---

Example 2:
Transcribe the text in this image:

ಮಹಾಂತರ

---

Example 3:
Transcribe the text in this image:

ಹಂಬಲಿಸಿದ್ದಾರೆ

*YOUR INSTRUCTIONS*: All entries shown above should be printed again exactly.

*RESULT FOR THIS TASK*:
---

Example 2:
Transcribe the text in this image:

ಮಹಾಂತರ

---

Example 3:
Transcribe the text in this image:

ಹಂಬಲಿಸಿದ್ದಾರೆ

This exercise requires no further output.